Figure 9. Population analysis of predictive power of position-specific and position-invariant models for V1 complex cells.

Figure 9

Fraction of information explained by models with one (A), two (B) and three (C) features. Correlation coefficients between measured and predicted firing rates are compared for models with one (D), two (E), and three (F) translation invariant features with correlation coefficients obtained with the three-feature position-specific model. Models with the same number of features can be compared according percent information values (A–C), whereas models with different number of features can be compared according to correlation coefficients (D–F). Across the population, position-invariant models with one or two features outperformed their position-specific counterparts. Furthermore, significant improvements were observed for some of the neurons considered individually (points marked with empty circles, P < 0.05 t-test), where even the models with single translation invariant template outperformed the models with three position-specific features (D).

Figure 10. Example V1 complex cell that was better described with a position-invariant model.

Figure 10

(A) Three relevant spatiotemporal features for a position-specific LN model are shown.
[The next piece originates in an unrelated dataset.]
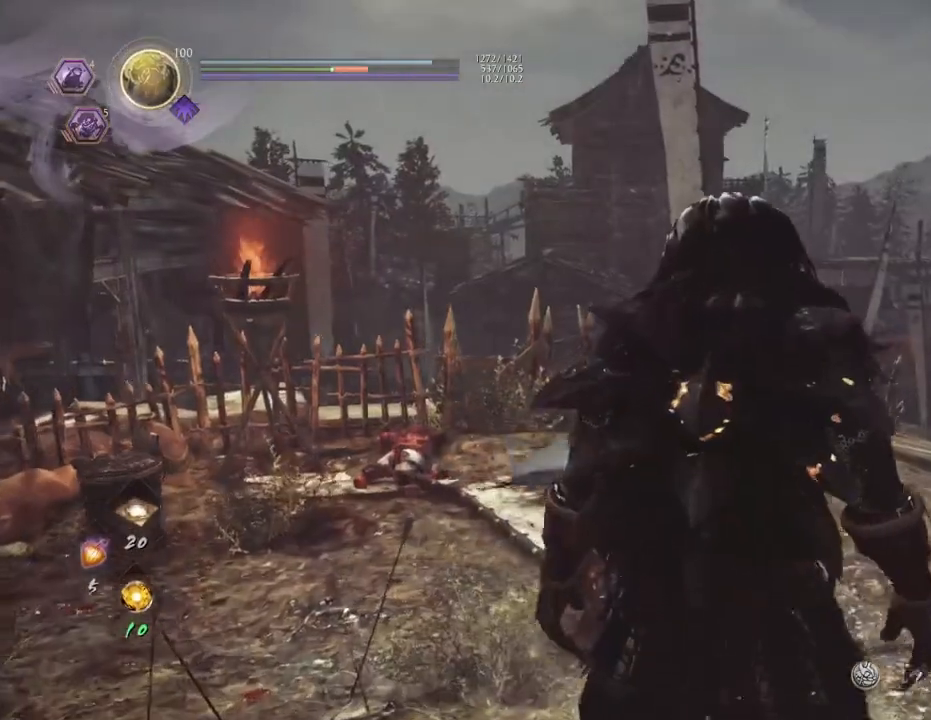
{"buttons": ["CIRCLE", "R1"], "left_stick": "center", "right_stick": "center", "events": [[367, "R1", "down"], [383, "CIRCLE", "down"]]}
Each feature is shown in a separate row and represents a spatiotemporal profile covering three time lags from −132 to −33 msec before the spike arrival time. Results are shown as averages over four jackknife estimates of each feature. The color scale denotes signal-to-noise ratio relative to the variance across the jackknife estimates, which was corrected for overlapping data in the jackknife estimates (Efron and Tibshirani, 1998). (B) Three relevant spatiotemporal templates of a position-invariant LN model, notations are as in (A). Firing rate predictions were made using these models for a novel, repeated data set. Predictions using the position-specific models (C) and position-invariant models (D) are shown using red, blue, and green lines for models based on one, two and three features, respectively. The measured firing rate (black line) is shown together with its standard error of the mean (gray shading), Neuron 883-2.

Figure 11. Example V1 complex cell that was better described with a position-specific model.

Figure 11

Notations are as in Figure 10. Neuron 772-2.

Table 2.

Measures of predictive power of position-specific and position-invariant models for an example neuron from Figure 10 that was best described by a position-invariant model. Models with one, two, and three features are denoted as 1D, 2D, and 3D, respectively. The means and standard deviations are reported.

Information Fraction Max Variance Fraction Correlation coefficients

Position-specific 1D 0.159 ± 0.003 0.121 ± 0.011 0.367 ± 0.002
2D 0.336 ± 0.005 0.31 ± 0.02 0.477 ± 0.003
3D 0.525 ± 0.008 0.72 ± 0.04 0.468 ± 0.002

Position-invariant 1D 0.287 ± 0.005 0.197 ± 0.009 0.511 ± 0.003
2D 0.453 ± 0.007 0.42 ± 0.02 0.476 ± 0.003
3D 0.614 ± 0.011 0.81 ± 0.04 0.614 ± 0.002

Table 3.

Measures of predictive power of position-specific and position-invariant models for an example neuron from Figure 11 that was best described by a position-specific model.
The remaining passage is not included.